The Phillies traded him to the Dodgers for outfielder Kyle Garlick in February 2020. With no minor league season last year, Gilbert’s career stalled. He was claimed by the Diamondbacks in the Triple-A phase of the Rule 5 Draft last December. Arizona returned him to the rotation, where he made 10 of his 11 appearances, pitching to a 3.44 ERA, for Triple-A Reno this year.
Gilbert was promoted to the majors for the first time in August and continued to find success. He didn’t allow a run over 3 2/3 innings in three relief appearances prior to Saturday.
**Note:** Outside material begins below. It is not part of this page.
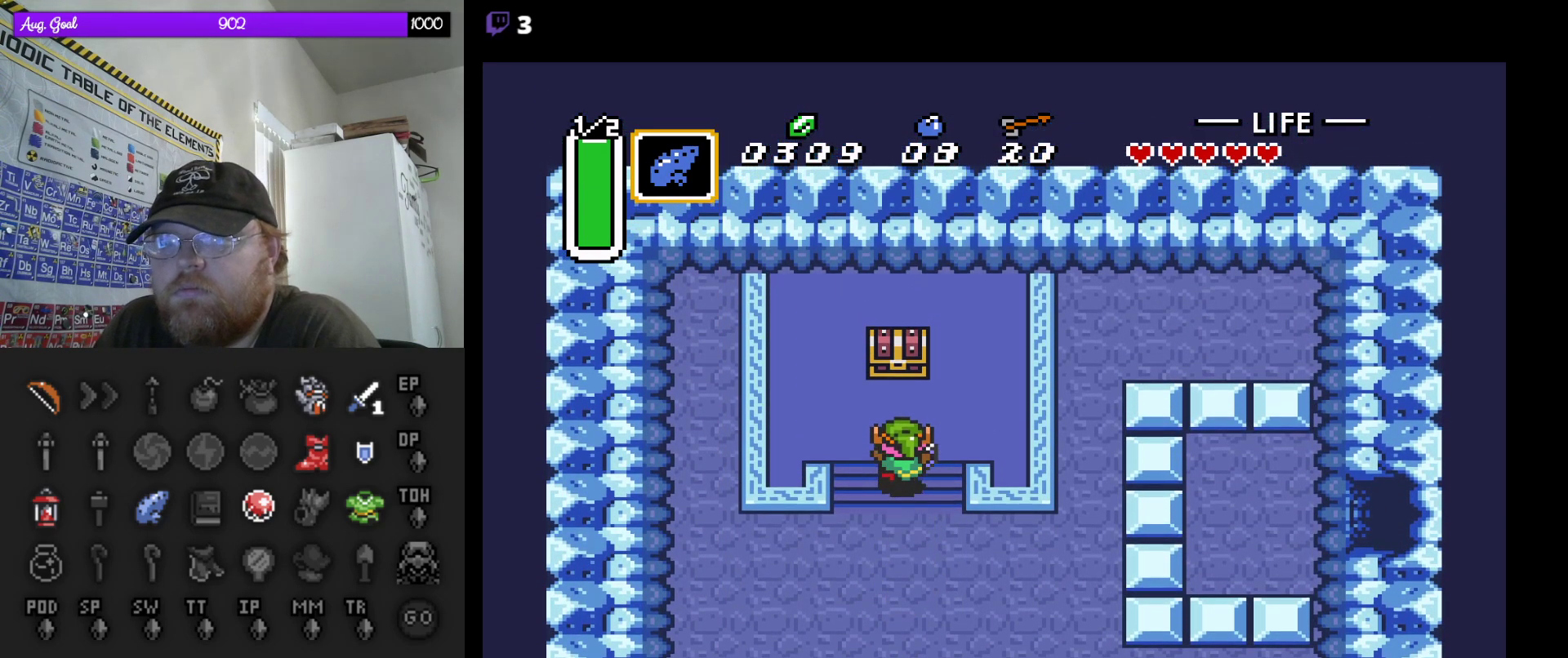
{"dt_ms": 500, "buttons": ["DPAD_UP"], "events": [[367, "A", "down"], [500, "A", "up"]]}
He struck out five and walked two while allowing just an unearned run on two hits.
Longtime California pitcher
It wasn’t long ago that the best place to watch Gilbert was in California. And as he progressed through the ranks, he kept getting closer and closer to SoCal.
Gilbert went to high school at San Lorenzo Valley before going to Santa Barbara City College for the 2013 and 2014 seasons. There, he made 27 starts, compiling 145 strikeouts and a 3.11 ERA in 168 innings. He gave up 145 hits and walked 38.
His junior college success allowed him to travel farther south to USC, where he transferred for the 2015 season. In his lone season with the Trojans, he made six starts in 22 games, pitching to a 2.79 ERA with 66 strikeouts and a .265 opponents’ batting average over 67 2/3 innings.